What is required -
Scan the records for "metres". Show the matching lines.

(Source records)
-=-=-=-=-
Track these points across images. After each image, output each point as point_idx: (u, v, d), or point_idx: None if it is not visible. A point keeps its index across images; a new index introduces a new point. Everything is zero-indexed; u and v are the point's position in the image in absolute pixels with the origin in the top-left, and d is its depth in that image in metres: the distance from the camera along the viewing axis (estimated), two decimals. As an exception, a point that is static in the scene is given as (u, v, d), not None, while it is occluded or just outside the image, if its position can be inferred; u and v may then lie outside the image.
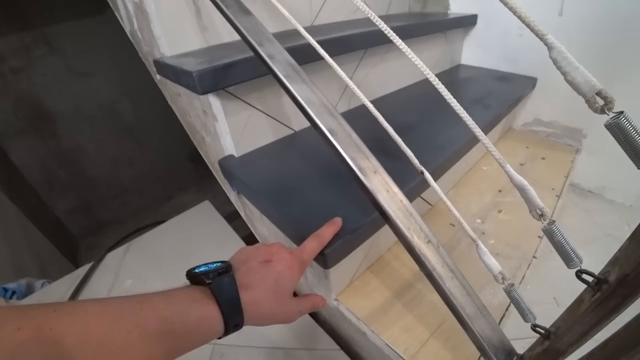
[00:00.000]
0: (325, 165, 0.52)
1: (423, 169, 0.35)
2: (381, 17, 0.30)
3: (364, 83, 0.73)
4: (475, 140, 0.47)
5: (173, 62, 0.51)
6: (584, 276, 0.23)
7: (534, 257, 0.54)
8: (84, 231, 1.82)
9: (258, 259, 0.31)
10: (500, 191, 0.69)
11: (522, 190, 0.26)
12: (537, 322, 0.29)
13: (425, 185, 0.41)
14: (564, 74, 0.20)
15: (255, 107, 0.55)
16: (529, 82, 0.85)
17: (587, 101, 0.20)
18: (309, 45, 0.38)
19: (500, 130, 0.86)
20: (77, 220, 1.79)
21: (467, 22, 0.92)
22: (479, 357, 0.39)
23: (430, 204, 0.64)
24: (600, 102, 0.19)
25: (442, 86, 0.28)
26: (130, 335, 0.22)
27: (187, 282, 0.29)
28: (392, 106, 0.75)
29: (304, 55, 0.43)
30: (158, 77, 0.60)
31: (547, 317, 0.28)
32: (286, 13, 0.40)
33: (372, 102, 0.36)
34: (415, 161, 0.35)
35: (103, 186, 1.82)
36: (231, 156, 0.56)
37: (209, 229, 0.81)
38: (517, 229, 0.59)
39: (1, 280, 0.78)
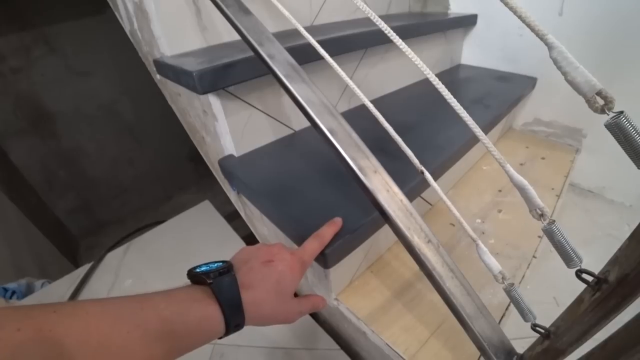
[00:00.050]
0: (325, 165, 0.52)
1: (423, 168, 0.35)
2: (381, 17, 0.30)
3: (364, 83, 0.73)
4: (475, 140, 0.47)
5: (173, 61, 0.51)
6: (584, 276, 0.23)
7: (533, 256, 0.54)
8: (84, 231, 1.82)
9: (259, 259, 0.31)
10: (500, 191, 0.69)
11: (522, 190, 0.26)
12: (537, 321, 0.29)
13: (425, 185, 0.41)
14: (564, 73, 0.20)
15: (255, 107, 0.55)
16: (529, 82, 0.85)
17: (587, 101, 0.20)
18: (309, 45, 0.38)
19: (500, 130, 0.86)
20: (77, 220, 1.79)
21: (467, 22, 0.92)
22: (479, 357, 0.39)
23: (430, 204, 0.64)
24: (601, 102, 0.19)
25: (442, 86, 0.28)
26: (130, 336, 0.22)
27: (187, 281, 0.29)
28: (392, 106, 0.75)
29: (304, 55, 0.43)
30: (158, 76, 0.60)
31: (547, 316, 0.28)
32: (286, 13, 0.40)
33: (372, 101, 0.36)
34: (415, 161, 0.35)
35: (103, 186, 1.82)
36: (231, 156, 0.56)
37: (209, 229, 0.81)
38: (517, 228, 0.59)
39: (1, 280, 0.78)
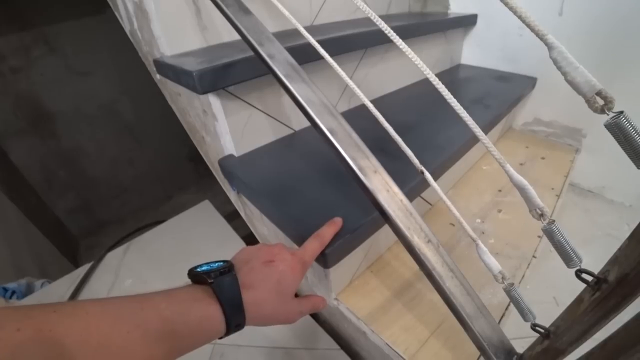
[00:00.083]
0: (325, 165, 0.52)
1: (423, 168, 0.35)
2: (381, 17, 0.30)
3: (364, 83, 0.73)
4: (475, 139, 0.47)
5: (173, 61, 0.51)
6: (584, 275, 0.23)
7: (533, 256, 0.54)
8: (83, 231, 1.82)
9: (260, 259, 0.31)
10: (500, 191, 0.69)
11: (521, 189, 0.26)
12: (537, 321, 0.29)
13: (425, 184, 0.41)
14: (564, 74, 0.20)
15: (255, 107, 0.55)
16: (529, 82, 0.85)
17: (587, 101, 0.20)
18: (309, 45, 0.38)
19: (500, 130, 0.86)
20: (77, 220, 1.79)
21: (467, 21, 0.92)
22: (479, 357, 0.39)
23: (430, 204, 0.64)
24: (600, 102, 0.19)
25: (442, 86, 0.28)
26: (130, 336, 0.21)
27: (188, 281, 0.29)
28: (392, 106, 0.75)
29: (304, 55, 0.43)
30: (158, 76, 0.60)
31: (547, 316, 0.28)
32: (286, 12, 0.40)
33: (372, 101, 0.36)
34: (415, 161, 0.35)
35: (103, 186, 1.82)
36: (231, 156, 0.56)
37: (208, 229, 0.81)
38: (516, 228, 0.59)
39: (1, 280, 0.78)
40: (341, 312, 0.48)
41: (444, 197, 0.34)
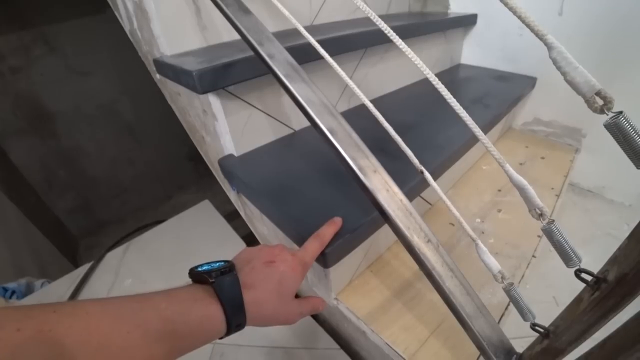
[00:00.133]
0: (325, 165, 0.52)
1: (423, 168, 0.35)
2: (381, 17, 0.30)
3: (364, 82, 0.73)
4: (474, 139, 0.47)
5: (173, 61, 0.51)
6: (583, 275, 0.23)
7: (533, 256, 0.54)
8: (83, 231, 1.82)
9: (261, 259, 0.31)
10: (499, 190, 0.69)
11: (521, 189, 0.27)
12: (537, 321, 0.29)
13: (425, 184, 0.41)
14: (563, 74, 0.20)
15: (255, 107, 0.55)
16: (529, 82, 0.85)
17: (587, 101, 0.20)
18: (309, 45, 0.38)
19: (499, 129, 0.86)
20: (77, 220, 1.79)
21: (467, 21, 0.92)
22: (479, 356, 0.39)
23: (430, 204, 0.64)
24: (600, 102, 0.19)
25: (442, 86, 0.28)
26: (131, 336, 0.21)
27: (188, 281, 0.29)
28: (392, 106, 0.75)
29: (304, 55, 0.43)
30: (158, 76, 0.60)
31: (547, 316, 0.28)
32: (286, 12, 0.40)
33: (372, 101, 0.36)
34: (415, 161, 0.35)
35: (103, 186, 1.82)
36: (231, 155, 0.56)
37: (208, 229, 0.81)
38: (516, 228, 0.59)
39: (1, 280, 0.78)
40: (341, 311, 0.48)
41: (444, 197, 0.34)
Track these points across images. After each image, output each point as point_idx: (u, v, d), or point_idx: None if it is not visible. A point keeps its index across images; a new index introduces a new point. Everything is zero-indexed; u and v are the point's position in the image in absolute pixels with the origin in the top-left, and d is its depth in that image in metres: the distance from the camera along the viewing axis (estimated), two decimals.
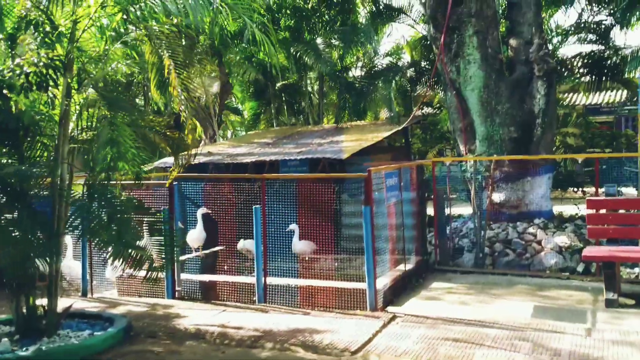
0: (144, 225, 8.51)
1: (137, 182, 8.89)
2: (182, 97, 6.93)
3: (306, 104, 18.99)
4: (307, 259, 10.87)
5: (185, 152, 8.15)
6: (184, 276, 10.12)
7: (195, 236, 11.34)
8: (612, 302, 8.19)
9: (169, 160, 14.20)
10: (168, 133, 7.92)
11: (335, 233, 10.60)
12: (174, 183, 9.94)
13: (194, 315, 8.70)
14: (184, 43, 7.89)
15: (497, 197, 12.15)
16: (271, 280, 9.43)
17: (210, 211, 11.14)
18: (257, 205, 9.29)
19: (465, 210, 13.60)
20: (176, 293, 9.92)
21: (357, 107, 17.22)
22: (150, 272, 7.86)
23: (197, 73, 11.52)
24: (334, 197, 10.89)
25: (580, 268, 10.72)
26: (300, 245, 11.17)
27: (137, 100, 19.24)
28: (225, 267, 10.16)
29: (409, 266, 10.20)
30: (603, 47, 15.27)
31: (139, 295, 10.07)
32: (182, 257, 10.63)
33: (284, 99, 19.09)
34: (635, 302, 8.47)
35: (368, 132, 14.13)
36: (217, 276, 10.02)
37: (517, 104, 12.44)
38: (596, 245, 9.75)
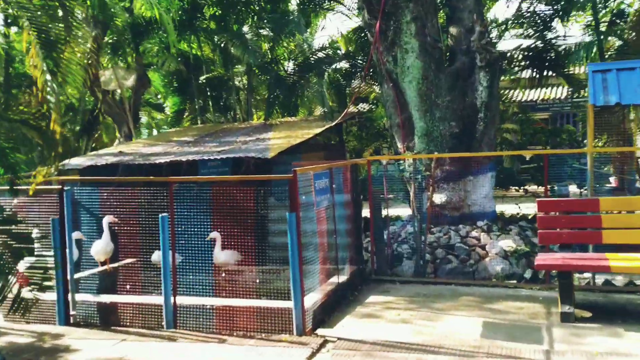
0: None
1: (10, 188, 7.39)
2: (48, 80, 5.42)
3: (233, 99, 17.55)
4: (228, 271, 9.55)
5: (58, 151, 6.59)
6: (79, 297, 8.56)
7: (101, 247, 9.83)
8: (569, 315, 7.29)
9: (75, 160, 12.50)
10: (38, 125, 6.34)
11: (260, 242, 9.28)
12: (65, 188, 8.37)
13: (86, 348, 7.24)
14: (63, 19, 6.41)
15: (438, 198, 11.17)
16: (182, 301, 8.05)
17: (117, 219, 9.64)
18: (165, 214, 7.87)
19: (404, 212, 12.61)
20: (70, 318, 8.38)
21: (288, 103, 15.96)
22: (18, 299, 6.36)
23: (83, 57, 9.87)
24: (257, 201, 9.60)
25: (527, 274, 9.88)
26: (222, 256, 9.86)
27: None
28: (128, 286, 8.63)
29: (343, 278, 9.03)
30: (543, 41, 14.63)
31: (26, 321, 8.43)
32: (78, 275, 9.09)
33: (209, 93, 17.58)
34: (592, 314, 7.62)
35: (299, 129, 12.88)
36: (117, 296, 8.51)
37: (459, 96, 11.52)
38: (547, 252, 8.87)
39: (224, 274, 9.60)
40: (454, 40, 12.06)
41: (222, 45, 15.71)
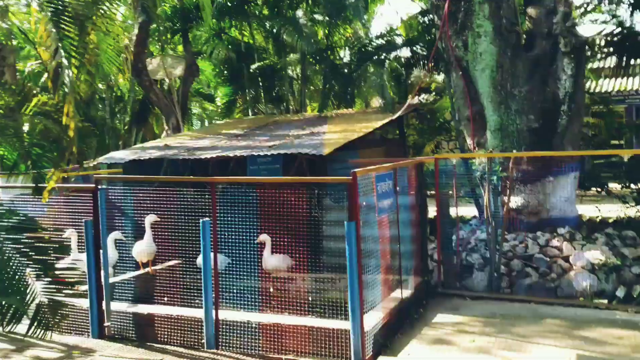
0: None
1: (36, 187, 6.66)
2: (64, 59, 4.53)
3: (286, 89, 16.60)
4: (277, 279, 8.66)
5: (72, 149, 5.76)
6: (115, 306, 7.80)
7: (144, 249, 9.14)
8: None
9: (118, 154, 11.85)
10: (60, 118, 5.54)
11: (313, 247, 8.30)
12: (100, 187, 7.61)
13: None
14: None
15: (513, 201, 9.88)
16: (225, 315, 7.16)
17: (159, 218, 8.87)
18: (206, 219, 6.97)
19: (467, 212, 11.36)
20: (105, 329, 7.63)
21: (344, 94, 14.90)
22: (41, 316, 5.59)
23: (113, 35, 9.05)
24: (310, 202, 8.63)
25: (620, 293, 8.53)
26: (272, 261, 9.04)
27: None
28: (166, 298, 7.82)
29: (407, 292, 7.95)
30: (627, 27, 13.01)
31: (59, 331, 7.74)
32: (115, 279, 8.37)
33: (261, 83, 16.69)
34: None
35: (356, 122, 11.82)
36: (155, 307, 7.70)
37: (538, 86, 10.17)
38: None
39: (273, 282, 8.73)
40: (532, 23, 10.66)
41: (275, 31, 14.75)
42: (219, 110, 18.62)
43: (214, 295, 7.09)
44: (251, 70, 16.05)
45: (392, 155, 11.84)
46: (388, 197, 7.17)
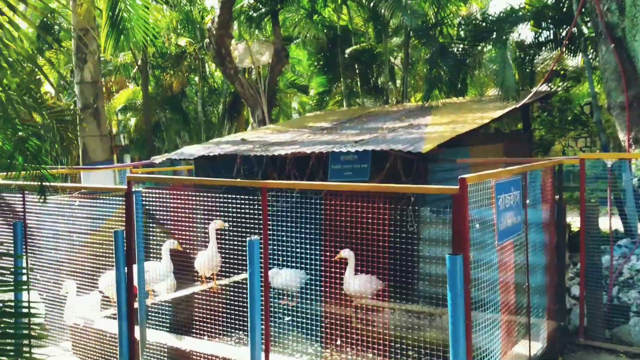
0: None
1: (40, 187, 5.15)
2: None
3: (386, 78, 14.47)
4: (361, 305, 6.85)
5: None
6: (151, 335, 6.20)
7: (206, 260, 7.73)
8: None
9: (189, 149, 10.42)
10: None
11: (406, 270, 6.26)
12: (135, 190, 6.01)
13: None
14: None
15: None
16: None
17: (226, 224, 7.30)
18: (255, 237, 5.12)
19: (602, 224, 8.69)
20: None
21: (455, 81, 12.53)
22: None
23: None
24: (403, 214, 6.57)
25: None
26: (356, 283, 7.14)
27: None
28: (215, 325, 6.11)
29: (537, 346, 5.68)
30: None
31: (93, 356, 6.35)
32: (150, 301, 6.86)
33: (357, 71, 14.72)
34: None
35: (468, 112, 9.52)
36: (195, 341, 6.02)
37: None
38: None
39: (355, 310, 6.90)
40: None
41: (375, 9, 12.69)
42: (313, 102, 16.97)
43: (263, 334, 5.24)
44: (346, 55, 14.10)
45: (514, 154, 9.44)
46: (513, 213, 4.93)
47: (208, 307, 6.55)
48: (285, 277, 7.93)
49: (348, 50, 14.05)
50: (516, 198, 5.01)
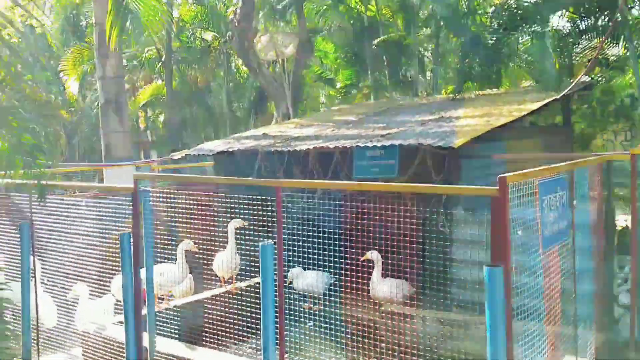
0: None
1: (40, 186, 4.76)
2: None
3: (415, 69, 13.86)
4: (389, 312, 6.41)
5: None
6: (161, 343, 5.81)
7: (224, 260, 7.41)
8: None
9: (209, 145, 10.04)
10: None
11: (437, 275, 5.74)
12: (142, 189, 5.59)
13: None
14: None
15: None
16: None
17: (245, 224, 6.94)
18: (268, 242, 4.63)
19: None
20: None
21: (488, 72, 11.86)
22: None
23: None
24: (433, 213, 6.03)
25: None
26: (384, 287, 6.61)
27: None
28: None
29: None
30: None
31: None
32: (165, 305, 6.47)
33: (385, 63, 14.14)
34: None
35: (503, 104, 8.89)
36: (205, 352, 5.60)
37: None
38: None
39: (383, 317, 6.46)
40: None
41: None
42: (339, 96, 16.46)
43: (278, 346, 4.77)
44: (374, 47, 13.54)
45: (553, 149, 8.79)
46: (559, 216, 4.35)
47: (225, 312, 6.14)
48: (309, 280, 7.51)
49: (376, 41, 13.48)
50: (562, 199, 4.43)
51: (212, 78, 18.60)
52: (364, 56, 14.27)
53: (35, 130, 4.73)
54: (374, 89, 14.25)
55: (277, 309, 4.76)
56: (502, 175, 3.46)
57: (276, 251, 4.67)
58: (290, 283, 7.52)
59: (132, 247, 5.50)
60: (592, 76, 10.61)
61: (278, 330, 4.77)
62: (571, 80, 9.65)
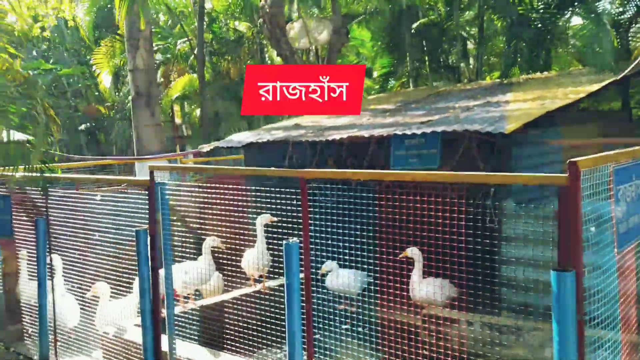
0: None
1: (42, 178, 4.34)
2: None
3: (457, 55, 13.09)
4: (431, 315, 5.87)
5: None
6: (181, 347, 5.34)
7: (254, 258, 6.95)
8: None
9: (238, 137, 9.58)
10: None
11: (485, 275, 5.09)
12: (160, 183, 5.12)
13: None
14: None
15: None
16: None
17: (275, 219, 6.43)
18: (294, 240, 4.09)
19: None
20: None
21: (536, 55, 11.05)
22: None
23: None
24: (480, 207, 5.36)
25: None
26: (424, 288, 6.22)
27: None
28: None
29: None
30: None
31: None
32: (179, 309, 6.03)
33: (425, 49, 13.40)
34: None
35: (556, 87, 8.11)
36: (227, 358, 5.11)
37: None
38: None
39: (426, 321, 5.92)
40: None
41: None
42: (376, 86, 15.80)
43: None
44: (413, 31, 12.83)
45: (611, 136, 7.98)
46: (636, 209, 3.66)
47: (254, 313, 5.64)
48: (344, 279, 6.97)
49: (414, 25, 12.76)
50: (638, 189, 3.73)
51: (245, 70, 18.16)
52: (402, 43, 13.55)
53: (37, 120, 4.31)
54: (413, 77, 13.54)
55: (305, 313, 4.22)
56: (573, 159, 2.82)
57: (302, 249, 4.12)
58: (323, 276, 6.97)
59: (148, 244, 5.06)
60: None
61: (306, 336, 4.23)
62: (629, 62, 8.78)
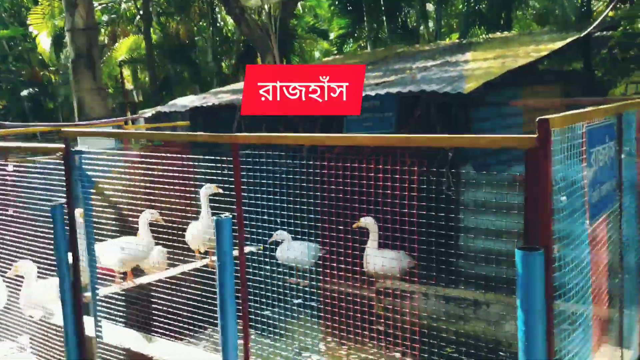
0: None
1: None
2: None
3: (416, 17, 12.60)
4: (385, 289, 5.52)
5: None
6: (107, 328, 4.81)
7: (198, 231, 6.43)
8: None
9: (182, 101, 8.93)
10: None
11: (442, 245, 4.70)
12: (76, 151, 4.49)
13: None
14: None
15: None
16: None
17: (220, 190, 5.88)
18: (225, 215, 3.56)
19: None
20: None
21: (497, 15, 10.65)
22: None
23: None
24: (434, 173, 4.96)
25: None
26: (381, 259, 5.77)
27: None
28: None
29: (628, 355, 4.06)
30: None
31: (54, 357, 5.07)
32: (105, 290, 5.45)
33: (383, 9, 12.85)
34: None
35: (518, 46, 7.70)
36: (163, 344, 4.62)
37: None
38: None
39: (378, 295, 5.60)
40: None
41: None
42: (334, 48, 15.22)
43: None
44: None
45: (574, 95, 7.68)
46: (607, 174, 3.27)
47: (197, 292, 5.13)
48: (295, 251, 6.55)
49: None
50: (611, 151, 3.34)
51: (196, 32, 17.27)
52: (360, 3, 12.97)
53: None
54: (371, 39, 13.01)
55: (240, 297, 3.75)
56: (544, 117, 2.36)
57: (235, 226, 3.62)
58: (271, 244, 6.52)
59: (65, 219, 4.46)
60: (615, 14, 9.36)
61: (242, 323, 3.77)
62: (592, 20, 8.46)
-=-=-=-=-
Result for this task -
Track these points across images. After each image, output each point as point_idx: (u, v, d), or point_idx: None if it is not visible. A point keeps its index across images; a new index introduces a new point. Everything is zero-indexed; u and v are the point's position in the image in absolute pixels with the origin in the top-left, and d is its depth in that image in metres: the distance from the camera along the viewing axis (estimated), two decimals. As an exception, a point that is static in the scene is given as (u, v, d), not None, while it is occluded or just outside the image, if its position can be inferred; u and v may then lie outside the image.
Track these points across images. After each image, output each point as point_idx: (u, v, d), or point_idx: None if it is not visible. A point keeps its index across images; a new index introduces a new point. Everything is zero-indexed; u and v are the point's position in the image in absolute pixels with the origin in the top-left, and d is its depth in that image in metres: the distance from the camera along the viewing axis (estimated), two decimals.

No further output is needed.